# Close up pictures of Bill...



## pmGFK (Feb 27, 2004)

Here's some pictures of my little juvi named Bill, he is hosted in a tank with my 4-5" red named Kill.

Now I know that Bill is not a red and that I need to move him to another tank soon, but I want you guys to help me find what type of P is it ...




























Thanks for all!


----------



## BanditBrother (Nov 8, 2003)

Thats a mannuelli m8!! nice lookin fish by the way!!


----------



## Husky_Jim (May 26, 2003)

xtreme_pingu said:


> Thats a mannuelli m8!! nice lookin fish by the way!!


A MANUELI?????









For sure it is NOT a manueli...








As for proper id it is too young to tell....


----------



## hastatus (Jan 16, 2003)

Not manueli. Try and clean image up more. The tail shows a terminal band, spotting is interesting as is the blemish on the opercle.


----------



## pmGFK (Feb 27, 2004)

Those pictures have been taken with a video camera, so I can't do better for details... I'll try to borrow a real digital camera and have more details...


----------



## hastatus (Jan 16, 2003)

I thinking the fish might be a Pristobrycon, but certainly do need a better photo. The blemish on the opercle reminds me of S. irritans and its known that irritans and some Pristobrycon look similar. Good luck on the digital, certainly would help.

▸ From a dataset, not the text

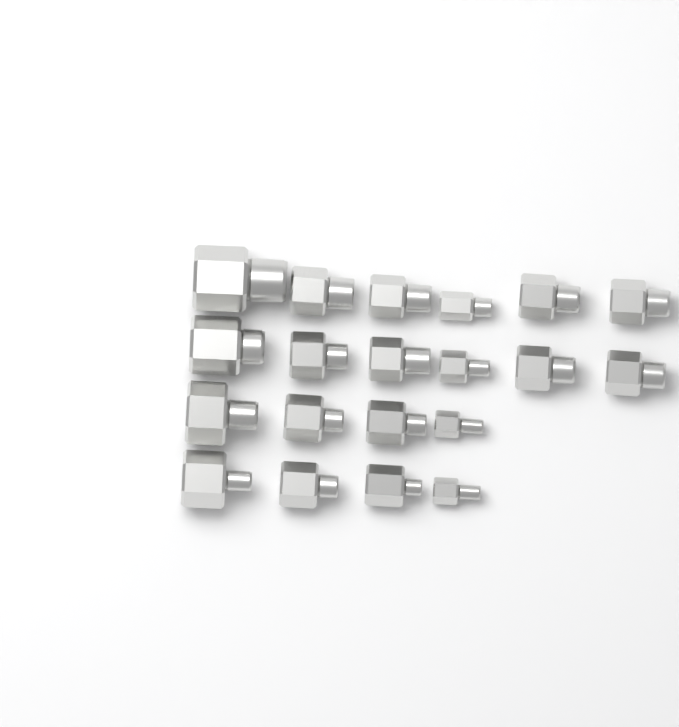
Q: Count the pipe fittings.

Here is my cleaned up version, still not good enough to say for certain.


----------



## Husky_Jim (May 26, 2003)

the best i could do to the pic.....


----------



## pmGFK (Feb 27, 2004)

Good job Jim!
It's seems to be alive!


----------



## Xenon (Nov 15, 2002)

Seems to be a nice chunk taken out of the gill plate. Seperate these fish


----------



## pmGFK (Feb 27, 2004)

> Seems to be a nice chunk taken out of the gill plate. Seperate these fish


What are you talking about?
It's maybe the quality of the picture that let you think it's an injury, but I can assure you that BIll has no injury at all!!!


----------



## pmGFK (Feb 27, 2004)

R.I.P. Bill, Feb. 2004 - March 2004


----------



## Atlanta Braves Baby! (Mar 12, 2003)

Poor Bill!


----------



## cooldudectd (Mar 4, 2004)

What happened there? One minute you were assuring Xenon that there were no injuries and the next minute I see R.I.P Bill.

That was weird. What did the fish die of?


----------